Nous voici de retour dans un aéroport, côte à côte, nos sacs sur nos dos. Bagages qui disparaissent sur un tapis roulant, cartes d’embarquement que l’on tend, chaussures et bijoux que l’on place dans des bacs. Cela nous rappelle notre départ, il y a maintenant presque un mois ! Notre vol intérieur fait Baltimore-Minneapolis, puis Minneapolis-Los Angeles. De nouveau, nous allons remonter le temps, il sera trois heures de moins à L.A. Les distances que l’on parcourt aux Etats-Unis nous propulsent dans une tout autre échelle. Les minutes s’écoulent, une longue file se forme à la porte d’embarquement, mais toujours rien. L’appréhension commence à monter : nous avons très peu de temps pour la correspondance. Les yeux rivés sur l’heure, nous espérons que la situation va se débloquer rapidement. Dans le cas contraire, nos plans seront fortement compromis. Enfin, notre avion part avec trente minutes de retard. À peine a-t-il atterri que nous courons à toute allure dans les halls immenses. Mission : attraper le vol qui part dans cinq minutes exactement. À bout de souffle, nous atteignons nos places alors que tous les passagers bouclent leurs ceintures.

Moments précieux

Arrivés à L.A, nous ne sentons pas encore la différence de climat : le beau temps n’est pas au rendez-vous. Nous découvrons avec stupeur à quel point cette mégapole est étendue : la ville fait douze fois la taille de Paris ! Ici, tout le monde se déplace en voiture, et il est fortement déconseillé de tenter de circuler à partir de 17h, sous peine de rester des heures coincés dans des bouchons qui font paraître le périph de Paris agréable. Pour la première fois depuis un moment, nous retrouvons des personnes que nous connaissons. Lucile et Ray vivent ici depuis peu, pour leurs carrières. Pas de doute, Los Angeles est the place to be pour ceux et celles qui veulent travailler dans l’industrie audiovisuelle. C’est une joie immense de retrouver des visages familiers durant notre voyage. Mine de rien, les amis et la famille nous manquent. Le fait de tenir ce journal nous rapproche de personnes vivant à l’étranger que nous aurions peu l’occasion de voir dans d’autres circonstances. Raconter notre périple déclenche de nombreuses discussions via le compte Instagram, qui mènent à ce genre de moments ! J’ai connu Lucile par Yoann, son cousin, avec qui j’ai travaillé chez Ubisoft. Le monde est petit : désormais devenu scénariste, Yoyo (il déteste, mais j’adore) est désormais membre de la Guilde des scénaristes français, et nos chemins se sont donc recroisés dans de nouveaux contextes.
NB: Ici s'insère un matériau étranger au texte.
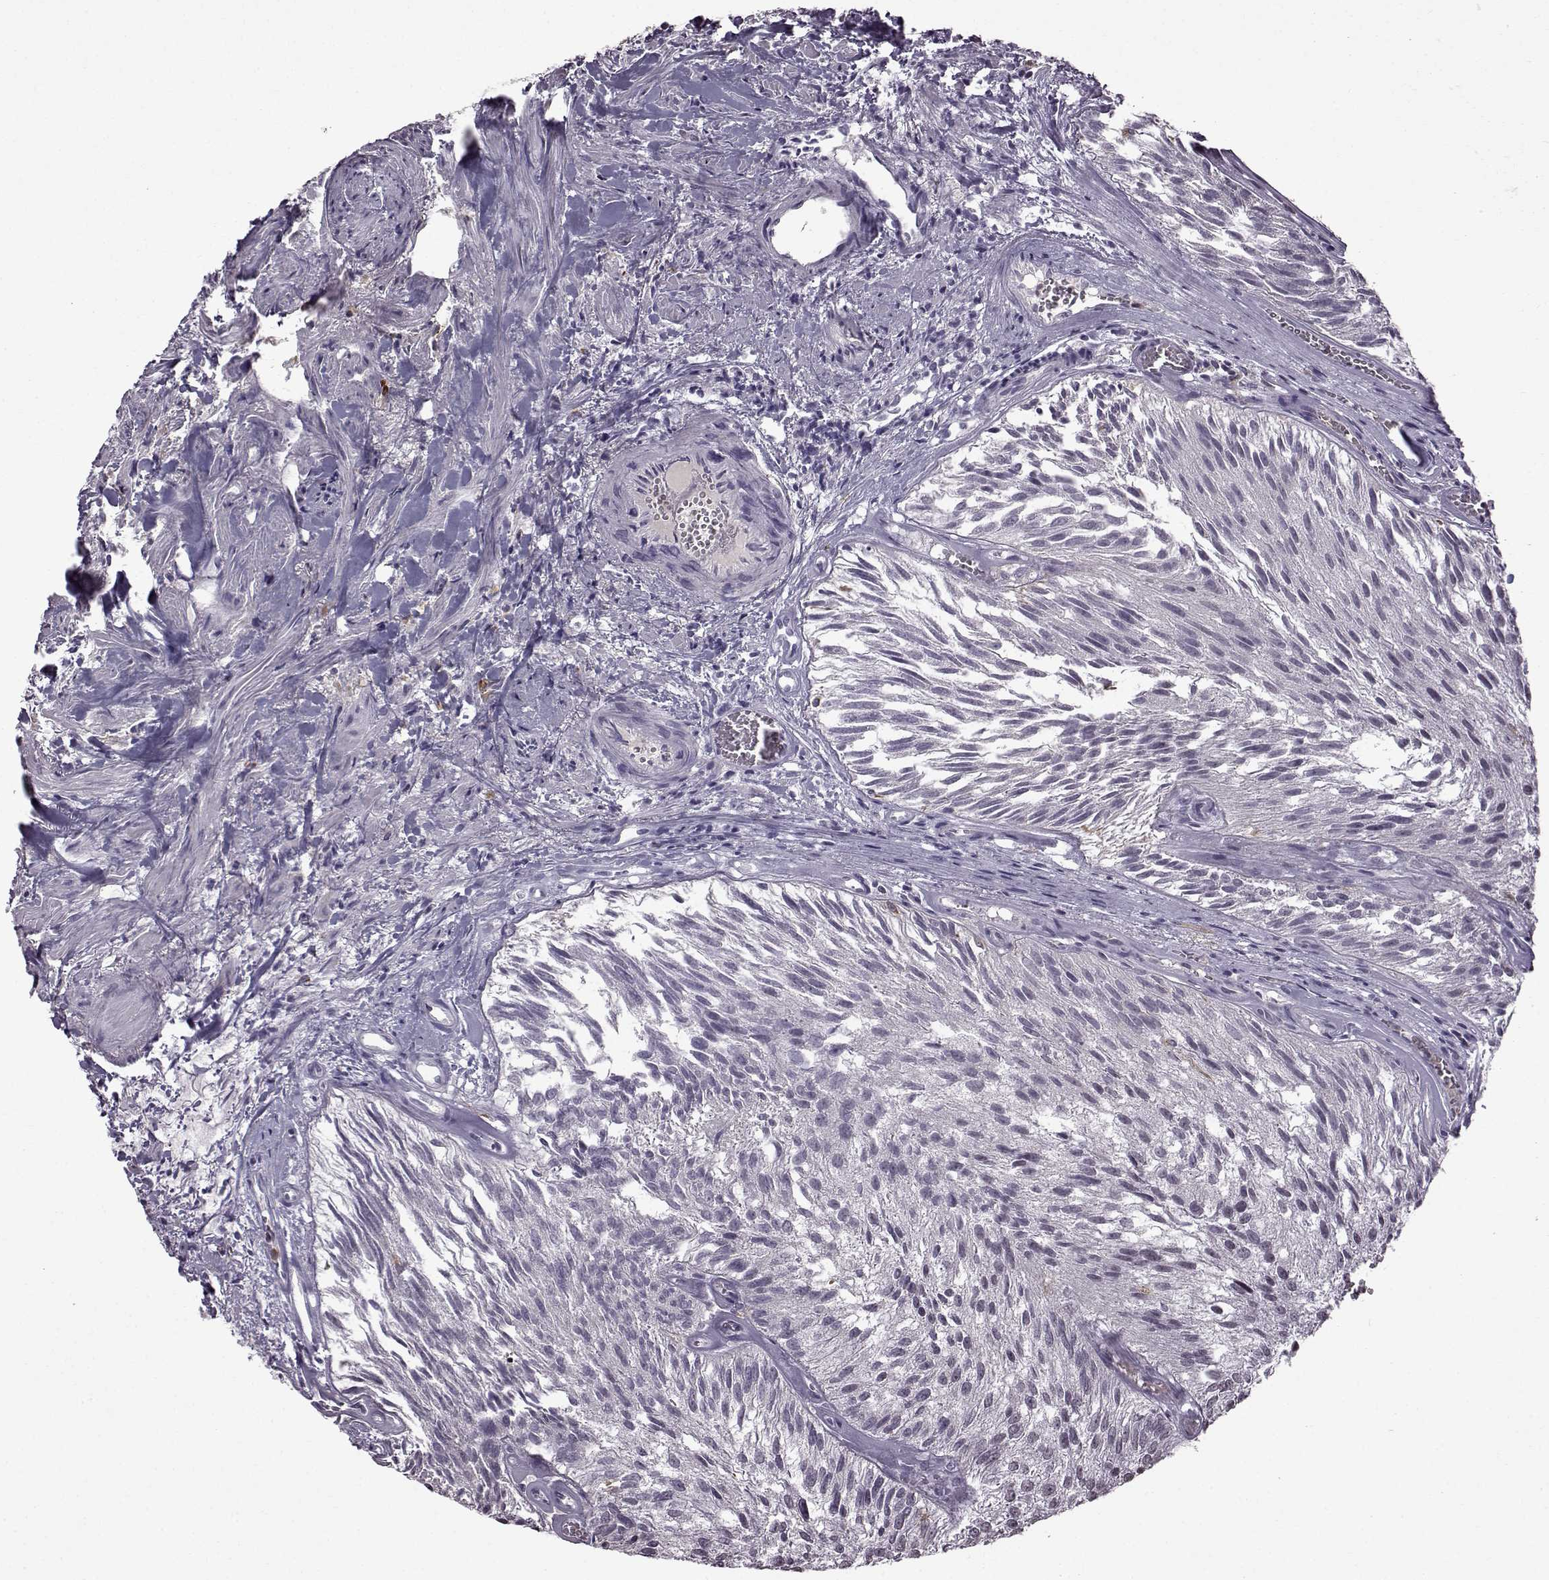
{"staining": {"intensity": "negative", "quantity": "none", "location": "none"}, "tissue": "urothelial cancer", "cell_type": "Tumor cells", "image_type": "cancer", "snomed": [{"axis": "morphology", "description": "Urothelial carcinoma, Low grade"}, {"axis": "topography", "description": "Urinary bladder"}], "caption": "Immunohistochemical staining of human urothelial carcinoma (low-grade) displays no significant positivity in tumor cells.", "gene": "SLC28A2", "patient": {"sex": "female", "age": 87}}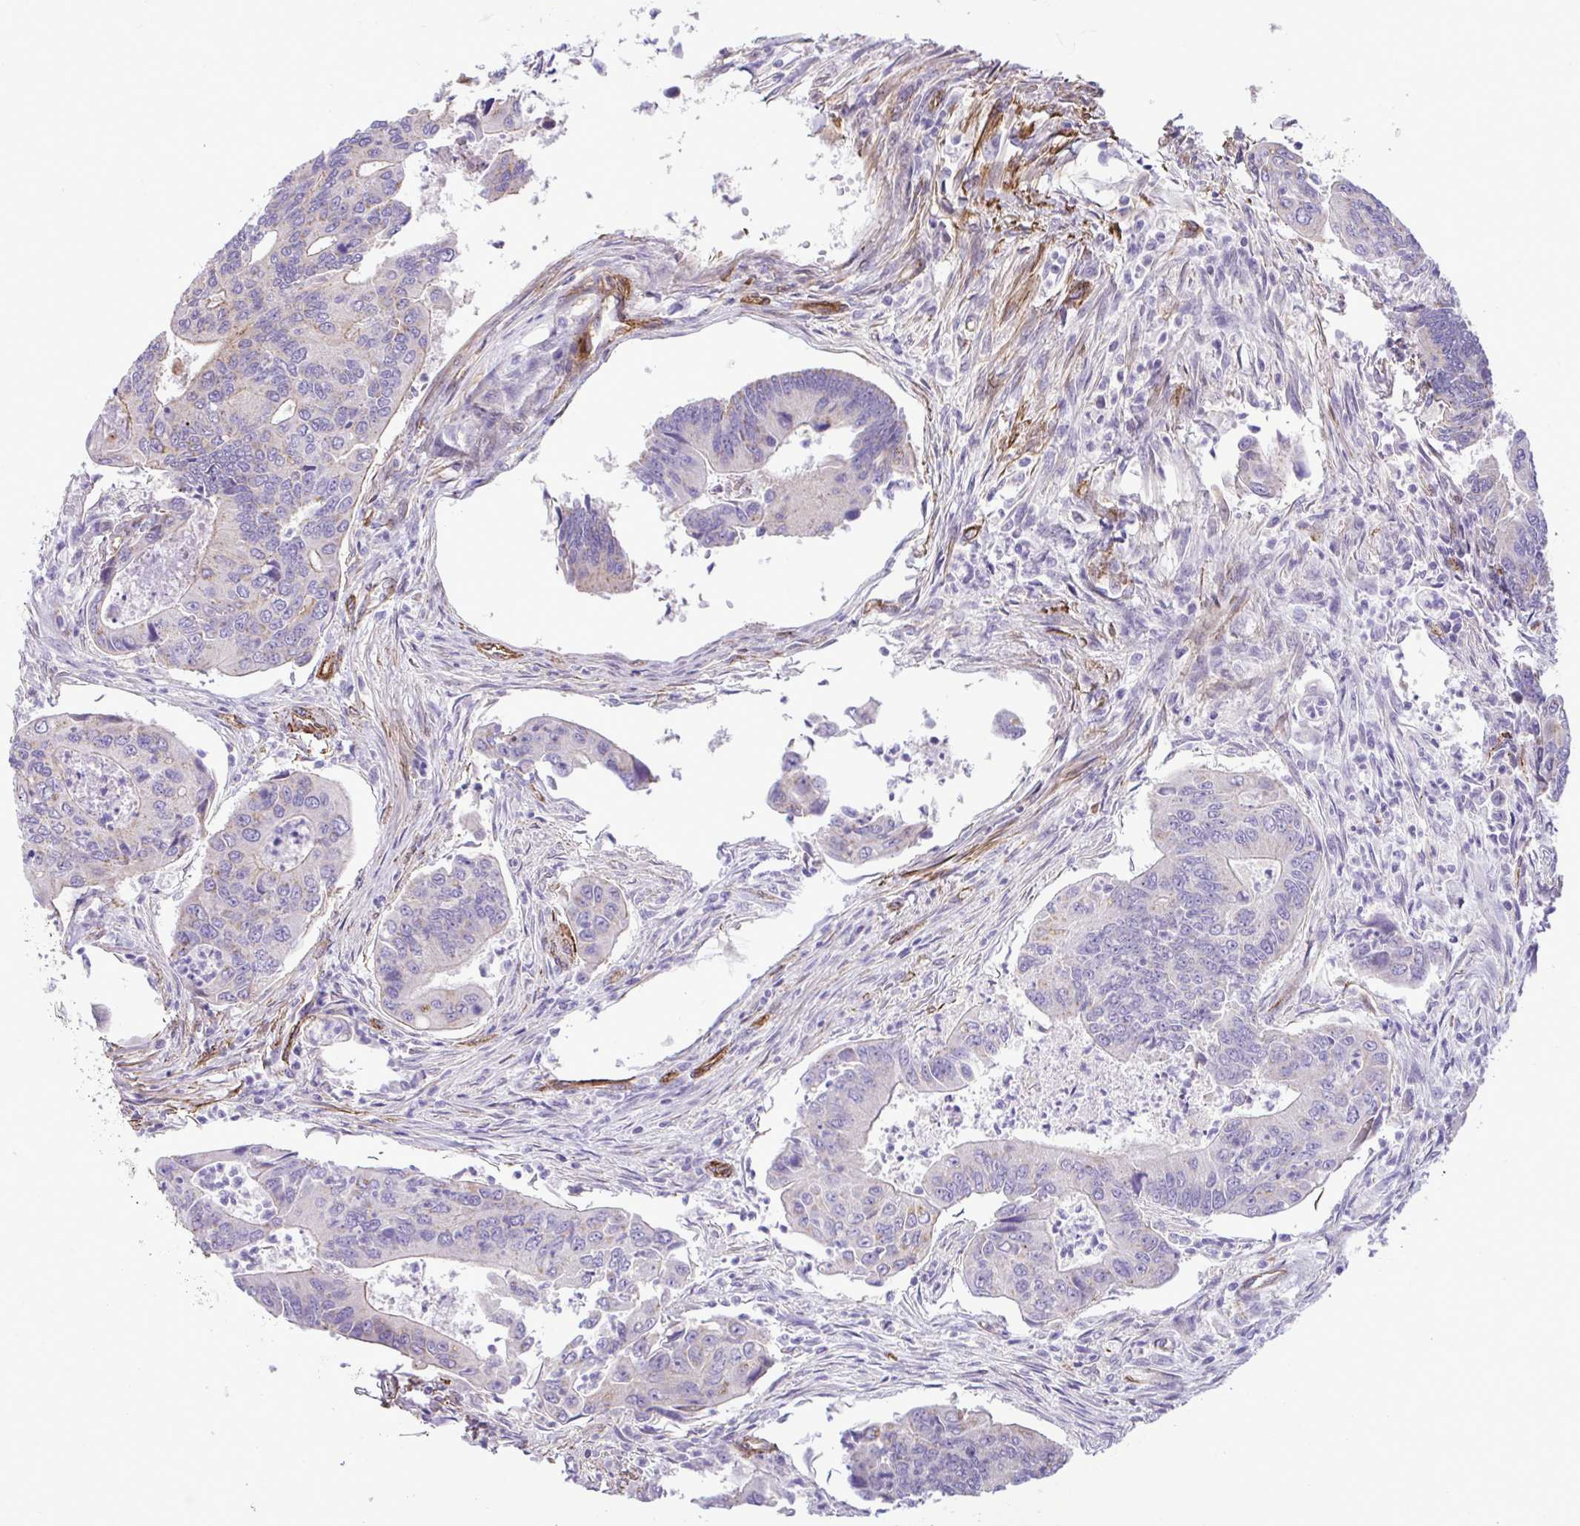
{"staining": {"intensity": "weak", "quantity": "<25%", "location": "cytoplasmic/membranous"}, "tissue": "colorectal cancer", "cell_type": "Tumor cells", "image_type": "cancer", "snomed": [{"axis": "morphology", "description": "Adenocarcinoma, NOS"}, {"axis": "topography", "description": "Colon"}], "caption": "Adenocarcinoma (colorectal) was stained to show a protein in brown. There is no significant positivity in tumor cells.", "gene": "SYNPO2L", "patient": {"sex": "female", "age": 67}}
Lucile a également lu toute la trilogie des Stagiaires, et nous en avions discuté sur un stand lors d’un salon du livre, il y a plusieurs années. Rencontre fugace et agréable. Dynamique, joyeuse, elle a troqué sa teinture blond platine pour un violet soutenu. Elle et Ray forment un couple adorable, et nous avons beaucoup de chance d’être à leurs côtés pour découvrir Los Angeles.

 

Pour commencer, nous flânons sur une plage à Santa Moncia, pour prendre le pouls du quartier. L.A ne brille pas par son architecture : les bâtiments rectangulaires laissent une impression de carton pâte. Cependant, le coucher de soleil incandescent sur l’océan Pacifique dissipe notre premier a priori. Des enfants courent dans le sable, chassent les goélands en riant. Il y a ici une lumière très particulière, rougeoyante, qui habille les palmiers. Dès que la nuit tombe, la ville se transforme, l’obscurité se pare de milliers de lueurs qui font naître une féérie inattendue. Nous profitons de la soirée pour reprendre le fil de nos vies en France. Je dois valider la version finale de Chasseurs d’aurore, mon conte pour enfants qui sort au mois de novembre chez nobi nobi ! Impression imminente. Antoine découvre avec moi le rendu final de la maquette et l’agencement entre mes textes et les sublimes illustrations d’une artiste japonaise. Il lit l’histoire en souriant : il est question d’aurores boréales, d’aventure, de tandem, de mélancolie et d’un gros chat de feu nommé Hélios. Ce que nous faisons aussi, d’une certaine façon : chasser les lumières. Retour au Wifi veut également dire consulter ses mails : je suis ravie d’avoir des nouvelles d’Anne-Fleur Multon, ma co-autrice, qui a terminé les derniers ajouts à C’est pas ma faute. Envoi à Pocket jeunesse et notre agent littéraire. J’éprouve alors un profond soulagement : désormais, les derniers impératifs sont traités. Les ouvrages sont sur les rails. Nous pourrons profiter des trois prochaines semaines dans des zones coupées du monde sans que le travail ne rattrape une nouvelle fois.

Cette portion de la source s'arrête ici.